Für die Betroffenen bedeutet das ein niedrigeres Nettogehalt. Wie stark die Belastung ausfällt, hängt vom Einkommen ab: Wer bislang unter der Befreiungsgrenze lag, zahlt künftig den vollen Arbeitnehmeranteil von 2,95 Prozent. Bei Bruttolöhnen knapp über der bisherigen Schwelle sinkt der Lohn ebenfalls, allerdings weniger stark als bei Einkommen, die bisher komplett ausgenommen waren.

Abgefedert werden soll die Mehrbelastung teilweise über die Negativsteuer. Sie gleicht bei niedrigen Einkommen einen Teil der Abgaben im Zuge der Arbeitnehmerveranlagung aus. Wie groß dieser Effekt im Einzelfall ausfällt, hängt von Einkommen, Steuerlast und weiteren Voraussetzungen ab.

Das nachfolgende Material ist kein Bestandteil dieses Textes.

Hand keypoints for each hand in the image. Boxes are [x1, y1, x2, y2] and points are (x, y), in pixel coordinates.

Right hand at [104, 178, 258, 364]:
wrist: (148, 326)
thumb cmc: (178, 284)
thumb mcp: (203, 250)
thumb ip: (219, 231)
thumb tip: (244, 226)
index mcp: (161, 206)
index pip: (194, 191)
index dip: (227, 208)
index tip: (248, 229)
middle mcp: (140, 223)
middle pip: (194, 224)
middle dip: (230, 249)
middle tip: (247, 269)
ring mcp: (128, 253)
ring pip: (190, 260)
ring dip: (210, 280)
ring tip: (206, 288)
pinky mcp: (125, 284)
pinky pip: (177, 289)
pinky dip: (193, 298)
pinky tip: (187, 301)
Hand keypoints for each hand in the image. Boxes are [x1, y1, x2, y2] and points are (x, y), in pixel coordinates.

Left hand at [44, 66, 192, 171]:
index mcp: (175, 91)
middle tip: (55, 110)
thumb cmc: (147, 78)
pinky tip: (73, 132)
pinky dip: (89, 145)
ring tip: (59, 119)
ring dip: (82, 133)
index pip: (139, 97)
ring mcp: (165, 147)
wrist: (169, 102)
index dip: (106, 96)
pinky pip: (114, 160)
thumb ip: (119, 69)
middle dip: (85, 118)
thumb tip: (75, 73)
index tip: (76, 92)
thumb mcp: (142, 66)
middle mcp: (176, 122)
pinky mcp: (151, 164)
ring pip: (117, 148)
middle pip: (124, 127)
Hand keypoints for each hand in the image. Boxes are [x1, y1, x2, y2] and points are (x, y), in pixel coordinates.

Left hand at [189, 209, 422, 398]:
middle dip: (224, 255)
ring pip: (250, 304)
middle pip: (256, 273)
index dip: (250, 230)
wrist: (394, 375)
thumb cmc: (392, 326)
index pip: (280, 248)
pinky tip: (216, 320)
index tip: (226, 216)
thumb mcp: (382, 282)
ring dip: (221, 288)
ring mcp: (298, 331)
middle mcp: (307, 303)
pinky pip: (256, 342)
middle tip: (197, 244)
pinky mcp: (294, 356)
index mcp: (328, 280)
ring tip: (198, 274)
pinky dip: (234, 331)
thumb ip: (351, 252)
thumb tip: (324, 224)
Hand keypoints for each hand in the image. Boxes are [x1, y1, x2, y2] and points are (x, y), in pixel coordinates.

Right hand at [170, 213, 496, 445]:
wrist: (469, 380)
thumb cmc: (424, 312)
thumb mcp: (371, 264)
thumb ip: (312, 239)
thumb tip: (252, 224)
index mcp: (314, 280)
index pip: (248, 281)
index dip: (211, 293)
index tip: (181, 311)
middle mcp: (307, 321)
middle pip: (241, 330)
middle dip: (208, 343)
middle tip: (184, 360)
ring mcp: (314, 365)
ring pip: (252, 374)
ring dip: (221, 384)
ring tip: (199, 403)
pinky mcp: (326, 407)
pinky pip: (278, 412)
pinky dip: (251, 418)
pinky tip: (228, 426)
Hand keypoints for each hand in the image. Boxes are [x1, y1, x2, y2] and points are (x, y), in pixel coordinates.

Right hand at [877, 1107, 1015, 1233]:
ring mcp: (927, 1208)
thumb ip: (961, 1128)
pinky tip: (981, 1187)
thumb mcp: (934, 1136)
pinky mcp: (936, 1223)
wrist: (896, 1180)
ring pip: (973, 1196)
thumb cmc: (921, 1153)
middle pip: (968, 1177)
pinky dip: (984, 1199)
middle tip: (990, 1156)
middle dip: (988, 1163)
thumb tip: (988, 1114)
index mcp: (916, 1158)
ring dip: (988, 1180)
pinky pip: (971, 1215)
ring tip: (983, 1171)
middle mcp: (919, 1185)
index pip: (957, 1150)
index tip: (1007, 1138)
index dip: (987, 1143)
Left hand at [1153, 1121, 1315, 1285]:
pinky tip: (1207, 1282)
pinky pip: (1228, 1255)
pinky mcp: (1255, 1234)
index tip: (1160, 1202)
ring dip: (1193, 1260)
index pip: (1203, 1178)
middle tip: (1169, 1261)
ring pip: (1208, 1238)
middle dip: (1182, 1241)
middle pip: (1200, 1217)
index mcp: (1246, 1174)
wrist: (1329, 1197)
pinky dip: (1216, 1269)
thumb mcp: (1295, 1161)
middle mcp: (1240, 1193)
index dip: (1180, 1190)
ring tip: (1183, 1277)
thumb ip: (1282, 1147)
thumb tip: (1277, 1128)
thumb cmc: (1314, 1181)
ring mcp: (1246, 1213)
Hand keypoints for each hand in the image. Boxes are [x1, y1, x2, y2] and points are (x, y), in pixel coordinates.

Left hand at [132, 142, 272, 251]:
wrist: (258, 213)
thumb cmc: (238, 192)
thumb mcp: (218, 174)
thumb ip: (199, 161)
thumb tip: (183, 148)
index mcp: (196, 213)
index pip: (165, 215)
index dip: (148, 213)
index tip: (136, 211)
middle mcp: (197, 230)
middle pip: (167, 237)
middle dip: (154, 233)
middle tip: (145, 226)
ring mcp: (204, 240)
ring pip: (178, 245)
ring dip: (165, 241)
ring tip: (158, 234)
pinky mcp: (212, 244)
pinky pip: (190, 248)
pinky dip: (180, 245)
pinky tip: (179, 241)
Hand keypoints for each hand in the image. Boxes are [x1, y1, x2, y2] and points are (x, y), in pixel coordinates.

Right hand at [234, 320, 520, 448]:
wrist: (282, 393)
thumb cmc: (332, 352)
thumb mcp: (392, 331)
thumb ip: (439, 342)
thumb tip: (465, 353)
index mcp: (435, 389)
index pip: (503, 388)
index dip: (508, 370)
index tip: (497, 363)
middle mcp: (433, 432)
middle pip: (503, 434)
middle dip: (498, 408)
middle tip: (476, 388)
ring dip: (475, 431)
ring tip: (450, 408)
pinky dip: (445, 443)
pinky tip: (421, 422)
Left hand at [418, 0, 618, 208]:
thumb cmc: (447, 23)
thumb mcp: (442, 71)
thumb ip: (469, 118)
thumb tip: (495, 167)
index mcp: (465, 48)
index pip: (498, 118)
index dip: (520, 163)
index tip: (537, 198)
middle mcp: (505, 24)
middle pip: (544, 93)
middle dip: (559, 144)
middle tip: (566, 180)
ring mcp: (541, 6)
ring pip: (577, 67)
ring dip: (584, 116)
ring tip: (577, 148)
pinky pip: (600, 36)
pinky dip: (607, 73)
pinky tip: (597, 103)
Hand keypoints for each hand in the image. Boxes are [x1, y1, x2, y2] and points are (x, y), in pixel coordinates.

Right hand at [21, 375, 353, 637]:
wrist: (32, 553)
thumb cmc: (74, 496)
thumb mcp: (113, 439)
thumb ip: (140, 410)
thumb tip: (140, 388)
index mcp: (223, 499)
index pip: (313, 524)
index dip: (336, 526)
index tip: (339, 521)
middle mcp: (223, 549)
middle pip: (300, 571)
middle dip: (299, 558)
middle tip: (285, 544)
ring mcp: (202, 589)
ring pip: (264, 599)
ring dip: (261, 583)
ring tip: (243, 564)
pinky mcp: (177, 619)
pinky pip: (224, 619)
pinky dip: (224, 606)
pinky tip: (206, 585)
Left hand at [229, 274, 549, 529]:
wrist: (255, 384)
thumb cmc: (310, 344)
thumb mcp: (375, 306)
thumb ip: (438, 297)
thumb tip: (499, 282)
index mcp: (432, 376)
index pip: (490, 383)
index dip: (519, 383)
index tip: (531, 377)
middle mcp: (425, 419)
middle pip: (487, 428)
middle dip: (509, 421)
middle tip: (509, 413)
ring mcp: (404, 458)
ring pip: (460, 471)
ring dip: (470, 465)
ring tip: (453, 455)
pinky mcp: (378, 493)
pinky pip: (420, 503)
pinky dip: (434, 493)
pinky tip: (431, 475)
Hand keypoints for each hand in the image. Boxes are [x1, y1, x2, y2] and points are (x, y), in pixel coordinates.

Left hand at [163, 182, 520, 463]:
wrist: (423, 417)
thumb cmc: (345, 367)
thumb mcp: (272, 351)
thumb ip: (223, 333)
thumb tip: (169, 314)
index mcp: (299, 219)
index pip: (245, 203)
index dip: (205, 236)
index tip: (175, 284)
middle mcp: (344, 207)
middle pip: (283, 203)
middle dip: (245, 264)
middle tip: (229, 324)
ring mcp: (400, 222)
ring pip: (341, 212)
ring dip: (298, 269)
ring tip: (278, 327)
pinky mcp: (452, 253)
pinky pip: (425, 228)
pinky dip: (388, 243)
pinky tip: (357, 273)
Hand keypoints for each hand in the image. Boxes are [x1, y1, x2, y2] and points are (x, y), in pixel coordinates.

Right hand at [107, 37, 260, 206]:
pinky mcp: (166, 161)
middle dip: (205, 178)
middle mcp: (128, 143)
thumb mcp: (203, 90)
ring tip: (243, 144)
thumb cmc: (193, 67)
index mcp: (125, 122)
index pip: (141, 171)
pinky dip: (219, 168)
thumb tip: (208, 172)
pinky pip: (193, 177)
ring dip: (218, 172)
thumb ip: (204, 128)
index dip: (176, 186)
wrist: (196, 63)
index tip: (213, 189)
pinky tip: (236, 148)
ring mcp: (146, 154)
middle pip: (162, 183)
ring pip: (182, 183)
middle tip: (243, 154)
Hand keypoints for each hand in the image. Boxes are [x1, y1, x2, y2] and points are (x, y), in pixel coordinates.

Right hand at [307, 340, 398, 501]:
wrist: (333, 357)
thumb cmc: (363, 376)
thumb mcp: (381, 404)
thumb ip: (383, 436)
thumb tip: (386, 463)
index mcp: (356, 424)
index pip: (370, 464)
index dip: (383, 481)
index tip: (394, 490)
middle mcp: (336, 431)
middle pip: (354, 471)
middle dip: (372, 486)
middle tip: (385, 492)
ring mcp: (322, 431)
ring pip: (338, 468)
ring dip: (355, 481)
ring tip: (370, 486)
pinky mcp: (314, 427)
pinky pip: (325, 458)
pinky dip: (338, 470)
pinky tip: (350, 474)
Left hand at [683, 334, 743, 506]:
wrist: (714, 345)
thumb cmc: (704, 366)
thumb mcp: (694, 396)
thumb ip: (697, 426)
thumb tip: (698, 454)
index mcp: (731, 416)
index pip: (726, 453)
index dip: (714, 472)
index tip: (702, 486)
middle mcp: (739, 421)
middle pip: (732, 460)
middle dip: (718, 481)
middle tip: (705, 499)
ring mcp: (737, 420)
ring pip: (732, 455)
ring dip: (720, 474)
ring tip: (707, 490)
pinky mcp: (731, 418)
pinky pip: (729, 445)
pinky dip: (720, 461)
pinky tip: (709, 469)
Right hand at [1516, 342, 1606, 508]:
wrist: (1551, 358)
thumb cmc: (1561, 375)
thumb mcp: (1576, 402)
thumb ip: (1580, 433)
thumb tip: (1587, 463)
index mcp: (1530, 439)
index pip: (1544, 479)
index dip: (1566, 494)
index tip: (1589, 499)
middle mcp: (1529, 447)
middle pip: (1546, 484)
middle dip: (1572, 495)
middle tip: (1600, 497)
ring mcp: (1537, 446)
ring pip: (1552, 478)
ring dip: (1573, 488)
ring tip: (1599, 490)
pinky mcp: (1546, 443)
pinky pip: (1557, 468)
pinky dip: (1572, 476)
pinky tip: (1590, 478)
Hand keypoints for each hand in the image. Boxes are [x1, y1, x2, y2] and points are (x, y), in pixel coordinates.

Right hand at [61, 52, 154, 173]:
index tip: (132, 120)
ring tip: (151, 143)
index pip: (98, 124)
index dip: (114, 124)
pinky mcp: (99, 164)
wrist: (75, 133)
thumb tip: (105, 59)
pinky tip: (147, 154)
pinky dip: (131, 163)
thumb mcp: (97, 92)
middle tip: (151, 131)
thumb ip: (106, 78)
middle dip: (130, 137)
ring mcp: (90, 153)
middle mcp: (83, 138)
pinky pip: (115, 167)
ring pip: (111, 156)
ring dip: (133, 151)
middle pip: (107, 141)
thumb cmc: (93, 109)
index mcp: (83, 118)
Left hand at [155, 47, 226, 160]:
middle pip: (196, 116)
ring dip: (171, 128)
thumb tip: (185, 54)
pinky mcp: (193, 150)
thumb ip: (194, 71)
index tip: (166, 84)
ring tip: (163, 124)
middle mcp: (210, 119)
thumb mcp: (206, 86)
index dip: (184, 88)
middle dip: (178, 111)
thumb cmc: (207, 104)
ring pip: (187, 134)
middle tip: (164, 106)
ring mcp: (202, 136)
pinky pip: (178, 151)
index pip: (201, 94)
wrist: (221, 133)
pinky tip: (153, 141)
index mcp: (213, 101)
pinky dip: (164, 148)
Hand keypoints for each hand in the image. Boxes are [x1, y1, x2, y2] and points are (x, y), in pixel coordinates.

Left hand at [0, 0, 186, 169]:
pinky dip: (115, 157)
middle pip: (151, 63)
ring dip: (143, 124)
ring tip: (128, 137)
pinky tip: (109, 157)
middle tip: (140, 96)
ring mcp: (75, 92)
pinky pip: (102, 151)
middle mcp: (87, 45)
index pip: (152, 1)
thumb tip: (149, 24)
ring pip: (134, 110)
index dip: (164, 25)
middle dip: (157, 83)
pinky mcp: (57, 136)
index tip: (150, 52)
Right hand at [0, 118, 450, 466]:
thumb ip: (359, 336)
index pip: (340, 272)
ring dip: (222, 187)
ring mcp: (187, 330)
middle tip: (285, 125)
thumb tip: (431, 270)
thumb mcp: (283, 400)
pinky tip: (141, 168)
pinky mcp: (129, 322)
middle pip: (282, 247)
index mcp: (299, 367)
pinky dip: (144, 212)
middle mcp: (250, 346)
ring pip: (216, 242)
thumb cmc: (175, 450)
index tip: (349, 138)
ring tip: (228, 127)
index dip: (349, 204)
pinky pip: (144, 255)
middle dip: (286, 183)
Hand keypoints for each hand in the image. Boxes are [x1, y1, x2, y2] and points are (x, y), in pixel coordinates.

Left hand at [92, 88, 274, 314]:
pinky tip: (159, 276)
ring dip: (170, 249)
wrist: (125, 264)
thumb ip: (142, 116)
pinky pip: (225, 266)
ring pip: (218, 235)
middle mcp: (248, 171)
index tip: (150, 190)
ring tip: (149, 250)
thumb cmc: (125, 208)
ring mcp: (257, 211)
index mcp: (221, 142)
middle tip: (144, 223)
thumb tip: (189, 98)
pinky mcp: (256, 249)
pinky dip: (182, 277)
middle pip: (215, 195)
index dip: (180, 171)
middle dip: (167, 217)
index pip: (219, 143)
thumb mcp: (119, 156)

Die Reform ist Teil des Spar- und Konsolidierungspakets der Bundesregierung für die kommenden beiden Jahre. Politisch ist der Schritt umstritten, weil er ausgerechnet jene trifft, die ohnehin wenig verdienen und besonders stark auf ihr Monatseinkommen angewiesen sind. Für Unternehmen ändert sich an ihrem Anteil zur Arbeitslosenversicherung nichts; der bisherige Arbeitgeberbeitrag bleibt bei 2,95 Prozent.